EXTRACTED INFORMATION »
________________________________________

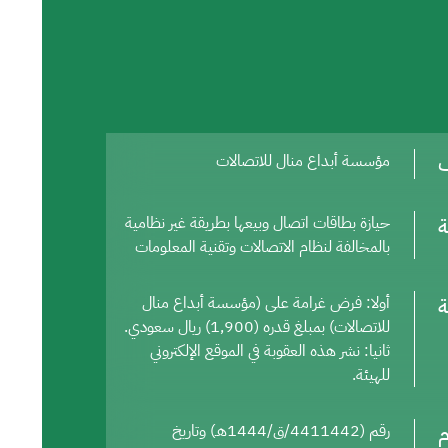
ف
مؤسسة أبداع منال للاتصالات
ة
حيازة بطاقات اتصال وبيعها بطريقة غير نظامية
بالمخالفة لنظام الاتصالات وتقنية المعلومات
ة
أولا: فرض غرامة على (مؤسسة أبداع منال
للاتصالات) بمبلغ قدره (1,900) ريال سعودي.
ثانيا: نشر هذه العقوبة في الموقع الإلكتروني
للهيئة.
م
رقم (4411442/ق/1444هـ) وتاريخ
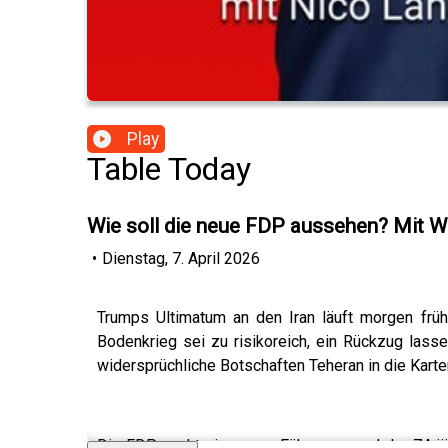
Play
Table Today
Wie soll die neue FDP aussehen? Mit W
•
Dienstag, 7. April 2026
Trumps Ultimatum an den Iran läuft morgen früh 
Bodenkrieg sei zu risikoreich, ein Rückzug las
widersprüchliche Botschaften Teheran in die Karten
Die FDP sucht eine neue Führung – und der 74-jäh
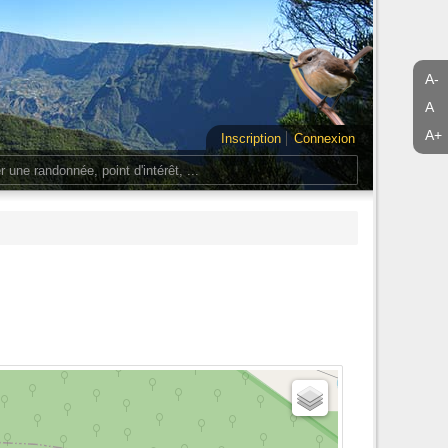
A-
A
A+
Inscription
Connexion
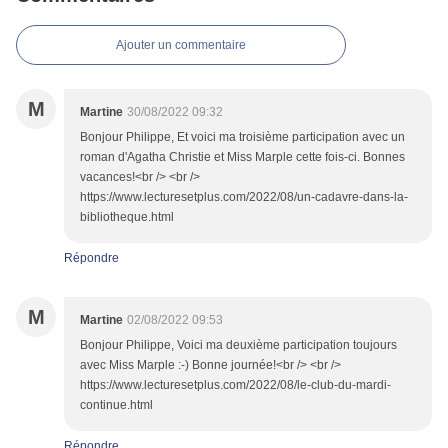
Ajouter un commentaire
M
Martine
30/08/2022 09:32
Bonjour Philippe, Et voici ma troisième participation avec un
roman d'Agatha Christie et Miss Marple cette fois-ci. Bonnes
vacances!<br /> <br />
https://www.lecturesetplus.com/2022/08/un-cadavre-dans-la-
bibliotheque.html
Répondre
M
Martine
02/08/2022 09:53
Bonjour Philippe, Voici ma deuxième participation toujours
avec Miss Marple :-) Bonne journée!<br /> <br />
https://www.lecturesetplus.com/2022/08/le-club-du-mardi-
continue.html
Répondre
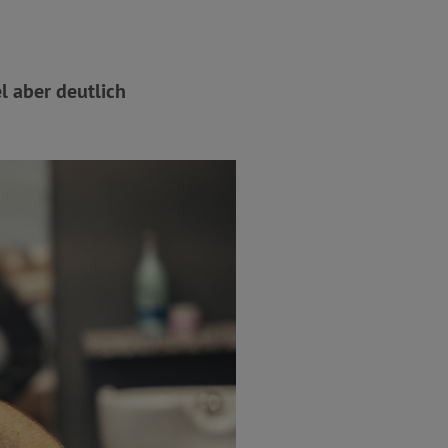
l aber deutlich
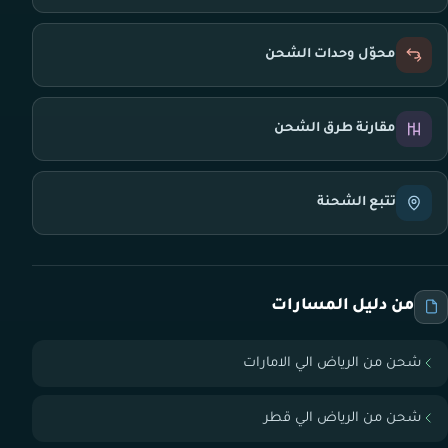
محوّل وحدات الشحن
مقارنة طرق الشحن
تتبع الشحنة
من دليل المسارات
شحن من الرياض الي الامارات
شحن من الرياض الي قطر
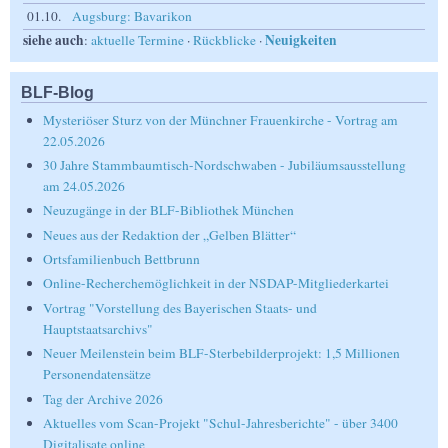
01.10.
Augsburg: Bavarikon
siehe auch
Neuigkeiten
:
aktuelle Termine
·
Rückblicke
·
BLF-Blog
Mysteriöser Sturz von der Münchner Frauenkirche - Vortrag am
22.05.2026
30 Jahre Stammbaumtisch-Nordschwaben - Jubiläumsausstellung
am 24.05.2026
Neuzugänge in der BLF-Bibliothek München
Neues aus der Redaktion der „Gelben Blätter“
Ortsfamilienbuch Bettbrunn
Online-Recherchemöglichkeit in der NSDAP-Mitgliederkartei
Vortrag "Vorstellung des Bayerischen Staats- und
Hauptstaatsarchivs"
Neuer Meilenstein beim BLF-Sterbebilderprojekt: 1,5 Millionen
Personendatensätze
Tag der Archive 2026
Aktuelles vom Scan-Projekt "Schul-Jahresberichte" - über 3400
Digitalisate online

________________________________________

PROBLEM TO SOLVE » Repeat the data word for word, excluding any image.

EXERCISE SOLUTION »
ف
مؤسسة أبداع منال للاتصالات
ة
حيازة بطاقات اتصال وبيعها بطريقة غير نظامية
بالمخالفة لنظام الاتصالات وتقنية المعلومات
ة
أولا: فرض غرامة على (مؤسسة أبداع منال
للاتصالات) بمبلغ قدره (1,900) ريال سعودي.
ثانيا: نشر هذه العقوبة في الموقع الإلكتروني
للهيئة.
م
رقم (4411442/ق/1444هـ) وتاريخ
Play
Table Today
Wie soll die neue FDP aussehen? Mit W
•
Dienstag, 7. April 2026
Trumps Ultimatum an den Iran läuft morgen früh 
Bodenkrieg sei zu risikoreich, ein Rückzug las
widersprüchliche Botschaften Teheran in die Karten
Die FDP sucht eine neue Führung – und der 74-jäh
A-
A
A+
Inscription
Connexion
Ajouter un commentaire
M
Martine
30/08/2022 09:32
Bonjour Philippe, Et voici ma troisième participation avec un
roman d'Agatha Christie et Miss Marple cette fois-ci. Bonnes
vacances!<br /> <br />
https://www.lecturesetplus.com/2022/08/un-cadavre-dans-la-
bibliotheque.html
Répondre
M
Martine
02/08/2022 09:53
Bonjour Philippe, Voici ma deuxième participation toujours
avec Miss Marple :-) Bonne journée!<br /> <br />
https://www.lecturesetplus.com/2022/08/le-club-du-mardi-
continue.html
Répondre
l aber deutlich
محوّل وحدات الشحن
مقارنة طرق الشحن
تتبع الشحنة
من دليل المسارات
شحن من الرياض الي الامارات
شحن من الرياض الي قطر
01.10.
Augsburg: Bavarikon
siehe auch
Neuigkeiten
:
aktuelle Termine
·
Rückblicke
·
BLF-Blog
Mysteriöser Sturz von der Münchner Frauenkirche - Vortrag am
22.05.2026
30 Jahre Stammbaumtisch-Nordschwaben - Jubiläumsausstellung
am 24.05.2026
Neuzugänge in der BLF-Bibliothek München
Neues aus der Redaktion der „Gelben Blätter“
Ortsfamilienbuch Bettbrunn
Online-Recherchemöglichkeit in der NSDAP-Mitgliederkartei
Vortrag "Vorstellung des Bayerischen Staats- und
Hauptstaatsarchivs"
Neuer Meilenstein beim BLF-Sterbebilderprojekt: 1,5 Millionen
Personendatensätze
Tag der Archive 2026
Aktuelles vom Scan-Projekt "Schul-Jahresberichte" - über 3400
Digitalisate online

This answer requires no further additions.